Dr G Vignir Helgason, Wolfson Wohl Cancer Research Centre, University of Glasgow
Project Title: Autophagy-Dependent Regulation of Energy Metabolism in Leukaemic Stem Cells
The identification of Leukaemic Stem Cells (LSCs) in the late 1990s supported the idea that leukaemia is primarily drive by the presence of a collection of rare cancer stem cells in the blood.
This was an important development in the fight against leukaemia, as many anti-leukaemia treatments are evaluated on their ability to reduce the number of leukaemia cells. However, if the treatments are not killing LSCs, then the cancerous cells may develop drug resistance with time, causing a relapse and, ultimately, death.
Chronic Myeloid Leukaemia patients are currently treated with drugs called Tyrosine Kinase Inhibitors (TKIs) that inhibit the function of the cancer-causing protein BCR-ABL.
However, we have recently shown that CML LSCs can survive TKI treatment, indicating that this therapy alone will not lead to a cure. A combination of treatments is therefore required to cure Chronic Myeloid Leukaemia patients. Dr Helgason’s research will investigate vulnerabilities in CML LSCs and aim to identify new treatments for the eradication of CML LSCs.
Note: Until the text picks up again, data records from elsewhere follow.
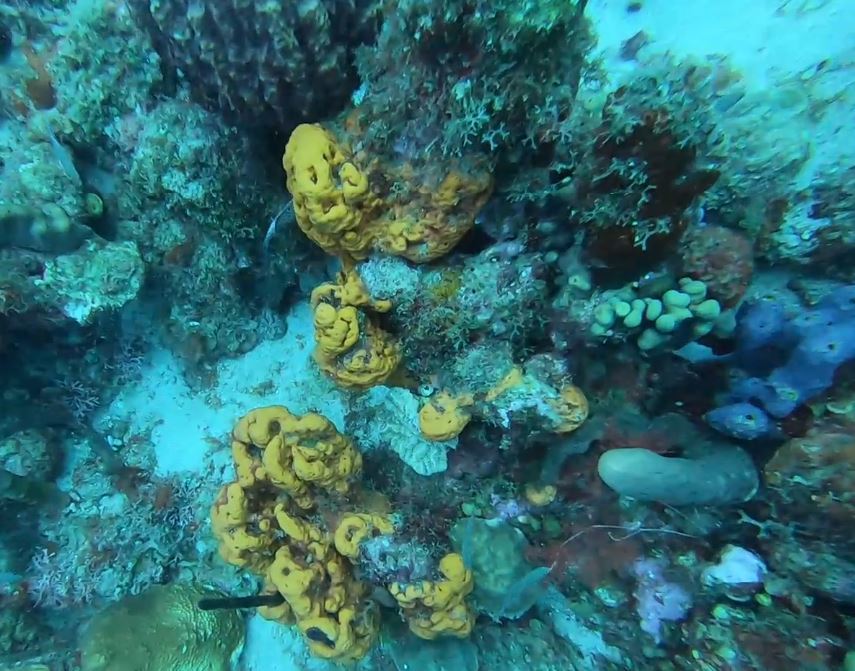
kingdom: Animalia
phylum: Porifera
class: Demospongiae
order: Agelasida
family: Agelasidae
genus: Agelas
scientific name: Agelas clathrodes
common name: Orange elephant ear sponge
Dr Lisa J Russell, Northern Institute for Cancer Research, Newcastle University
Project Title: Characterisation of a novel gene fusion in acute lymphoblastic leukaemia
Dr Russell’s team have identified a new genetic abnormality present in patients with Acute Lymphoblastic Leukaemia. Genetic material is lost between two genes on chromosome X, which leads to them becoming fused together. Dr Russell and her team plan to investigate the effects of this fusion event.
They are interested in these genes and whether this is altered due to the fusion event and plan to design a simple test that could be used in the clinic to identify this fusion quickly and cost effectively.
They also plan to create this fusion in human cells and investigate the effects on cell growth and cell death. We hope to identify important signals in the cells affected by this fusion, which could identify new targets and which could be susceptible to new treatments and therapies.
Dr Fernando dos Anjos Afonso, European Cancer Stem Cell Research Institute, Cardiff
Project Title: Exploring the roles of canonical and non-canonical Notch signalling to target human acute myeloid leukaemia
Blood stem cells are responsible for the growth and maintenance of all mature cells in our blood. Most of the current treatments for one type of leukaemia, named Acute Myeloid Leukaemia or AML, are very toxic and not very specific (targeting many cell types, including healthy blood stem cells). As a result, many patients cannot tolerate current available treatments.
If we can better understand the differences between the blood stem cells and the cells that drive the formation of the cancer, we can go on to create unique and powerful treatments.
Indeed, one of the mechanisms, the “Notch Pathway”, regulates blood stem cell maintenance but is detrimental for cells that drive AML formation. Dr Afonso’s research aims to understand how AML avoids the “Notch pathway”, thereby preventing the cancer cells from dying. By understanding these mechanisms, Dr Afonso’s team can begin to target AML with treatments.